[[ RECORDS PROVIDED, beginning ]]

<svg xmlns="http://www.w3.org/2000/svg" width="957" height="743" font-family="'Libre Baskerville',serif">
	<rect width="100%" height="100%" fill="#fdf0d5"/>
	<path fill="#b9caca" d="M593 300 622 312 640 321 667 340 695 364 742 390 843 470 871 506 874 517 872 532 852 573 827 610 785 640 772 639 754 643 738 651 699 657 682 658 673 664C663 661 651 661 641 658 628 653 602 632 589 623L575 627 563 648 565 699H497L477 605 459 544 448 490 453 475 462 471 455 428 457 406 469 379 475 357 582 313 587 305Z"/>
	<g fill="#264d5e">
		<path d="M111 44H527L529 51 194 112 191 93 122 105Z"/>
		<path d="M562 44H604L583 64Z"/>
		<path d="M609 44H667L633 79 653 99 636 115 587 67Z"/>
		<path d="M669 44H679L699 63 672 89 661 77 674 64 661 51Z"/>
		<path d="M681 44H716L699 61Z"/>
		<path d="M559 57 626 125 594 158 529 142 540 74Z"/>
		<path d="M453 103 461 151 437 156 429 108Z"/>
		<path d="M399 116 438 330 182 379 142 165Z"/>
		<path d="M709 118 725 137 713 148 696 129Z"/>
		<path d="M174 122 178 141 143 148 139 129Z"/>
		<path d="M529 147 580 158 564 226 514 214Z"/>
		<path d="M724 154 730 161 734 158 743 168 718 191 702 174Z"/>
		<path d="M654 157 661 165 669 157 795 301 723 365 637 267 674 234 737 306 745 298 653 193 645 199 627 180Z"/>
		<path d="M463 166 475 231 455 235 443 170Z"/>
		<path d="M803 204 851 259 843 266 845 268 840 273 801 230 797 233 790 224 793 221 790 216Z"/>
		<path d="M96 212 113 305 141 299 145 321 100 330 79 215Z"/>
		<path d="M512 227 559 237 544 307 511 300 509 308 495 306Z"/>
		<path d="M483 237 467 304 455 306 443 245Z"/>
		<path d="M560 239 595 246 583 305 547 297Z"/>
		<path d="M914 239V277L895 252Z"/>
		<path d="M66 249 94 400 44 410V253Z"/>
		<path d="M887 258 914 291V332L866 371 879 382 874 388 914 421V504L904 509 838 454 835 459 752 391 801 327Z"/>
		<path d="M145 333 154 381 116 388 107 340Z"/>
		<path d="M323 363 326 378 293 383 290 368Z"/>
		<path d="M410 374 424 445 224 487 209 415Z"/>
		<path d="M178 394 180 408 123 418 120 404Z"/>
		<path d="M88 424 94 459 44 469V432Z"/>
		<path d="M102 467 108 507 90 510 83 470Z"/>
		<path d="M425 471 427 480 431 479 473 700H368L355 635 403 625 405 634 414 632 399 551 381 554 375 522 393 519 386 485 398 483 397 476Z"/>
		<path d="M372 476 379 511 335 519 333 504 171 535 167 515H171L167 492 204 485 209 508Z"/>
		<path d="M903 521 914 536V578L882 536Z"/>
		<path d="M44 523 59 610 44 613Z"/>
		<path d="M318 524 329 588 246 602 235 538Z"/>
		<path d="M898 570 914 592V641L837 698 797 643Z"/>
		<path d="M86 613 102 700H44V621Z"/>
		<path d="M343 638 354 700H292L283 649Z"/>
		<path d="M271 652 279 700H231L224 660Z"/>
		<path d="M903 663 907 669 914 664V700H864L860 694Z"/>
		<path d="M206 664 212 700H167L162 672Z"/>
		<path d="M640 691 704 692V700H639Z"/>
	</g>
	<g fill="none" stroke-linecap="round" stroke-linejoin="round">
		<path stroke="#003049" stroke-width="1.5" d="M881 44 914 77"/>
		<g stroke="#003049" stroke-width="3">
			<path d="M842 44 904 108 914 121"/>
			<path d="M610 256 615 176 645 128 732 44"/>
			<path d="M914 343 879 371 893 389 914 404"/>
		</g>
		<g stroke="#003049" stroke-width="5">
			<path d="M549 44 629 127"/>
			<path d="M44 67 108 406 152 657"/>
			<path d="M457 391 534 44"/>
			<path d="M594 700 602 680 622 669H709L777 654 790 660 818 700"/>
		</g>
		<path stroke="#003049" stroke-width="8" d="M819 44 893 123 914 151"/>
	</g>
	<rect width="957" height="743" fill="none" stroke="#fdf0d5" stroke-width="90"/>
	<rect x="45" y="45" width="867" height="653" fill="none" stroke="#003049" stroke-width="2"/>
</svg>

[[ RECORDS PROVIDED, end ]]

PROBLEM TO WORK ON | Only the number is needed here: how many lines of the listing include "stroke"?

REPLY TO THE TASK | 7